LS: How do you find the true north for content when starting out with a new client?
MT: The biggest thing for every brand is that they know they need content. But they don’t always know why they need it. They don’t have a purpose. Content is critically important; however, clustering your content is equally important. Brands need to call attention to their primary purpose and say to Google, “We are the best resource for this topic because we have all this great content that will answer all of the questions that someone could have around it.” Content needs to be clustered this way so users are happier with their search result because everything is there. The testing I have done has proven that companies need to identify the half dozen subjects they want to be known for and structure the content around it.
LS: Stepping away from work and content. Let’s talk about your life outside of work, how does your passion for music and performance feed the ‘mandolin maven’s’ creative funnel?
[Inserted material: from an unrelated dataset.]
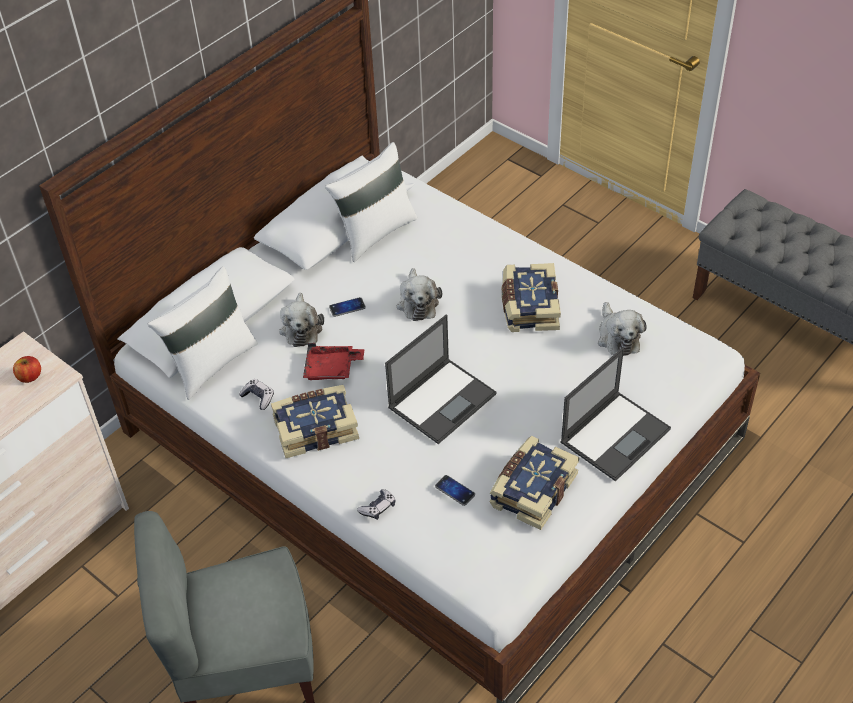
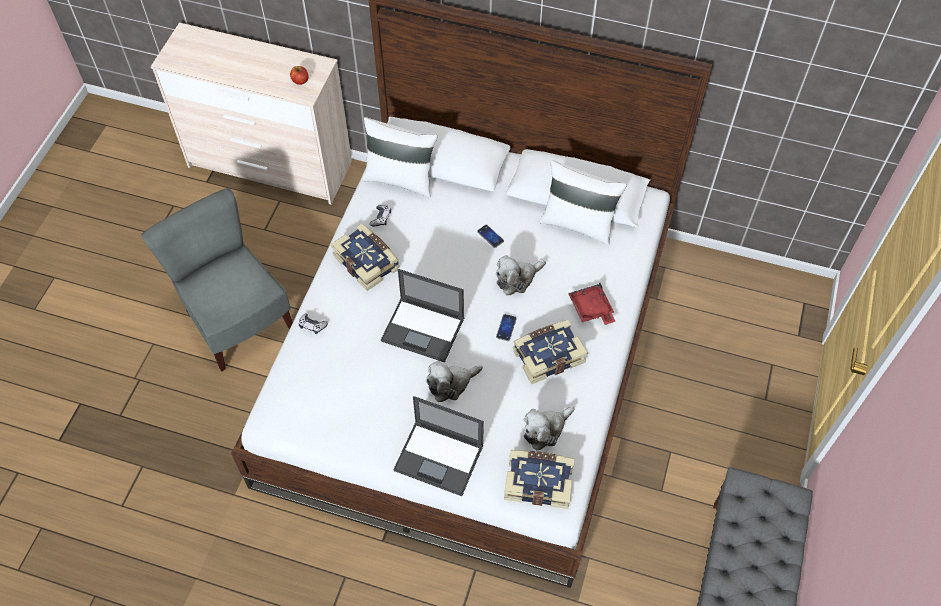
camera: 65 degrees right, 10 degrees up
(301, 328) = (457, 216): plush toy -> plush toy (451, 384)
(332, 369) = (426, 250): red tray -> red tray (591, 309)
(455, 491) = (342, 366): phone -> phone (506, 328)
(532, 490) = (362, 416): book -> book (538, 481)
MT: I’ve always had that side to me. Music is the best when it is collaborative and performative. Most of my practice is when I go to a jam on Wednesday nights. Playing with other people teaches you so much because you have to listen and communicate. But also there are so many levels of communication between members of a band that can almost be spooky but critical to make it click. It teaches you to listen and make your contribution fit. When you take that mindset over to content and content marketing, that is a critical skill. We think of content as a voicing, a speaking out, but it needs to be a two way conversation. You have to imagine you’re having a conversation and answer the questions that would arise as you talk to your reader.
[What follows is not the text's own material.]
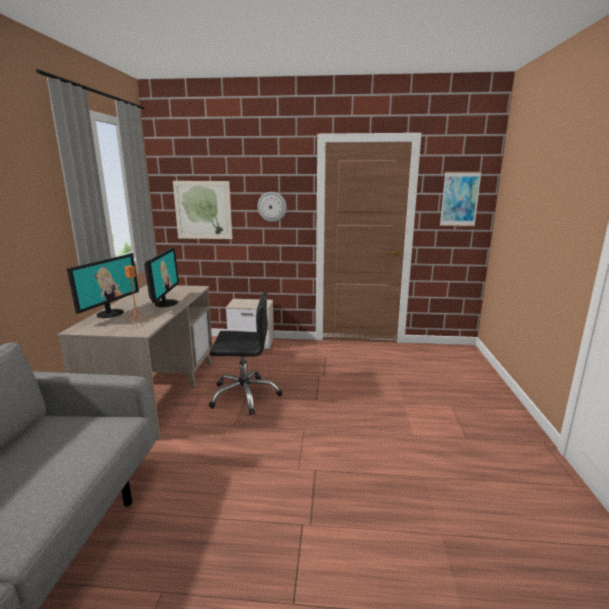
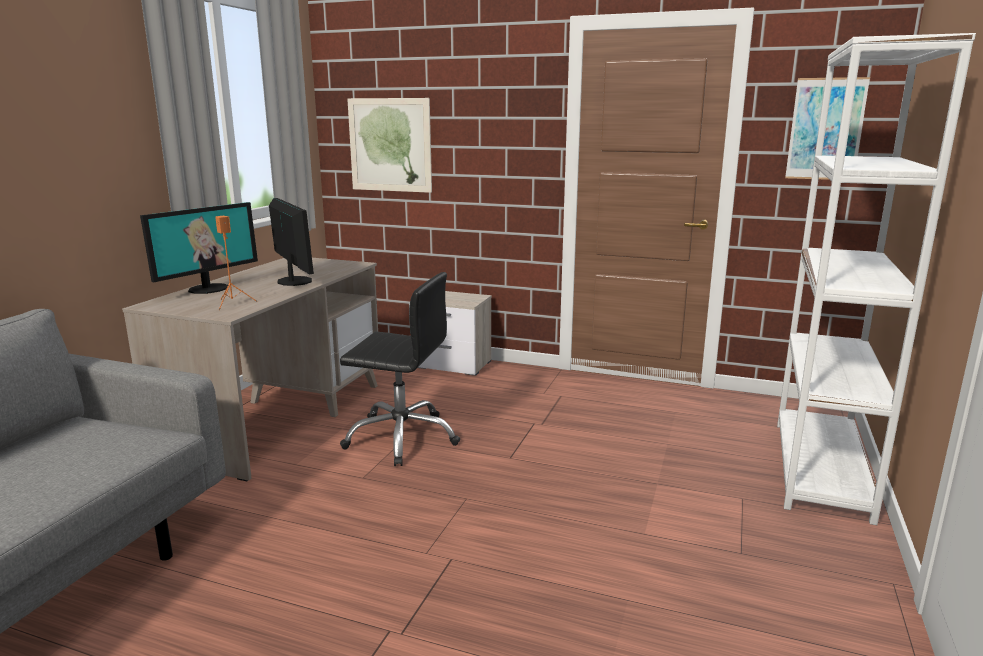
camera: 15 degrees right, 0 degrees up
(165, 303) = (293, 281): monitor -> monitor turned 45 degrees counterclockwise
(272, 207) = (494, 140): wall clock -> none
(479, 383) = (820, 469): none -> white bookcase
LS: You’re a natural born storyteller, where does that power of story come from?
MT: Wow! I guess my mom. Origin story… if I take after either of my parents, I take after my mom. She was an extrovert, loved people, loved to laugh. Toward the end of her life she did some community theater, and I loved seeing how it lit her up to be on stage. She also introduced me to literature early. We had the sci-fi classics in our home from Isaac Asimov, Arthur C. Clarke, Robert Silverberg. She was a member of a science fiction book club and as soon as she was done with a book she’d pass it down to me. To hone any creative craft you have to have influences, whether its music or stories, and you have to be listening. If I’m listening to bluegrass music, it isn’t just listening to music. I’m listening and learning where the mandolin player is coming in, where they’re holding back, how they are crafting the solo to fit the song. When I decided to be a conference speaker and even when I attend a conference now, half my brain is trying to pay attention to the content, but the other half of my brain is watching the speaker. The way the speaker says something, how it’s presented, how the audience is responding to the speaker and how and what is presented, etc. Then I try to bring that into my own storytelling and presentations.
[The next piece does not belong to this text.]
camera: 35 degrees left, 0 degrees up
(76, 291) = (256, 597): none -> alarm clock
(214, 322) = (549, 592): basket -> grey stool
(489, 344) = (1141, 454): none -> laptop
A little lesser known thing about me is I’ve done competitive storytelling. I recently got back into it and was asked to join an event of curated queer storytellers. I told my life story as the Wizard of Oz going in the closet as a teen and then coming out 40 years later. Watching how it really hit and connected with the audience reminded me why I really liked doing this. It was fun and I’ll be doing that a lot more in the future.
Footnote to our conversation:
We trust this visit with Mark provided some inspiration. Learning how brands should cluster their content to better answer questions for their users. That brands can find the right users by listening, and listening will provide the brand’s true north. It all starts with something very fundamental we should have learned as children first and marketers second, we need to listen and then communicate.
Mark’s flair for storytelling will converge with his deep marketing acumen when he presents his, Content Marketing to Drive All the Channels, at this year’s Zenith Conference.